There are three Town Board seats open and joining Mahan on the Democratic Party ticket are incumbent Paul Rosano, Brian Austin and Jill Penn.
“Since becoming supervisor in 2008, I have always put forth my best efforts to stay true to my platform, open government, accountability, and fiscal responsibility,” Mahan said in a statement. “We have come a long way since 2008. The town is on the right track and it continues to move in a positive direction. I am proud of my accomplishments and I know there is more work to be done.”
She will run against George Scaringe, a former town and Albany County GOP chairman, who the Republicans endorsed last month.
Mahan can point to an A+ bond rating with a positive outlook, recently upgraded by S&P Global, being continually recognized as one of the safest towns in the country and investments made under her stewardship to storm water management system, drinking water and sanitary sewer systems, the library and all 12 pocket parks.
The third legislative seat became open when Town Board member Jennifer Whalen opted to run instead for the Albany County Legislature.
“I continue to be proud to serve the residents of Colonie, and look forward to adding to our Town’s impressive list of accomplishments,” said Rosano, who was elected in 2012. “Working closely in my role with our public safety divisions, the Town of Colonie continues to be one of the safest and most desirable communities to live in.”
The seats are staggered on the six-member panel and in addition to Whalen and Rosano’s the other open seat up for election this year is held by Republican Chris Carey, who is seeking another term.
Austin announced he is running again after narrowly getting beat two years ago.
“As a resident and educator for over 24 years in the Town of Colonie, I have had the privilege of getting to know so many great people,” said the current Planning Board member. “I believe communication is the key to a successful organization and will work my hardest to be available for every person in the town.”
“As an educator, I have dedicated my entire professional career to serving the children and families of the South Colonie Central School District,” said Penn, who is married to town Democratic Party Chairman George Penn. “In the classroom as a teacher and now in my role as a principal, I have worked to ensure the children for whom I am responsible received the best possible education in a safe and supportive learning environment.”
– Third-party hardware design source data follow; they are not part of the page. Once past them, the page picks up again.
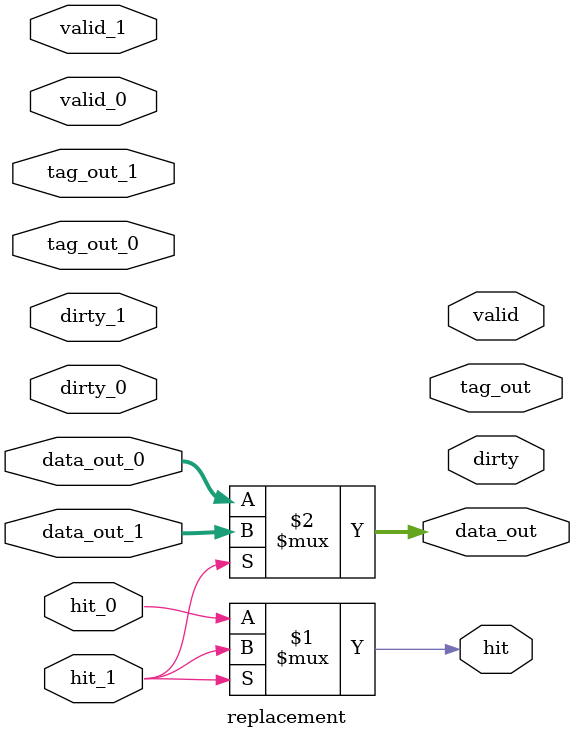
<source format=v>
/* $Author: karu $ */
/* $LastChangedDate: 2009-03-04 23:09:45 -0600 (Wed, 04 Mar 2009) $ */
/* $Rev: 45 $ */
// D-flipflop
`default_nettype none
module replacement (data_out, dirty, tag_out, valid, hit,
                    data_out_0, dirty_0, tag_out_0, valid_0, hit_0,
                    data_out_1, dirty_1, tag_out_1, valid_1, hit_1
                    );

    output  wire [15:0]  data_out;
    output  wire [4:0]   tag_out;
    output  wire         hit, valid, dirty;
    input   wire [15:0]  data_out_0;
    input   wire [4:0]   tag_out_0;
    input   wire         hit_0, valid_0, dirty_0;
    input   wire [15:0]  data_out_1;
    input   wire [4:0]   tag_out_1;
    input   wire         hit_1, valid_1, dirty_1;

    
    assign hit = (hit_1)? hit_1: hit_0;
    assign data_out = (hit_1)? data_out_1: data_out_0;

endmodule
`default_nettype wire
// DUMMY LINE FOR REV CONTROL :0:

</source>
In addition to Carey, a retired Colonie police officer who took office in 2015, the other two Republican candidates are Rick Field, the owner of a real estate company whose father, Fred Field, served as town supervisor for 18 years; and Danielle Futia, the director of hospitality at Carondelet Hospitality Center, located in the St. Joseph’s Provincial House.
Petitions are already on the streets thanks to an accelerated election calendar that will move the primary from the traditional September to June. The General Election is still the first Tuesday followed by the first Monday in November except this year, the state will allow early voting at regional polling places nine days prior to Election Day.
The supervisor serves a two-year term and it pays $123,006 a year. The Town Board is a two-year term and it pays $21,479 a year.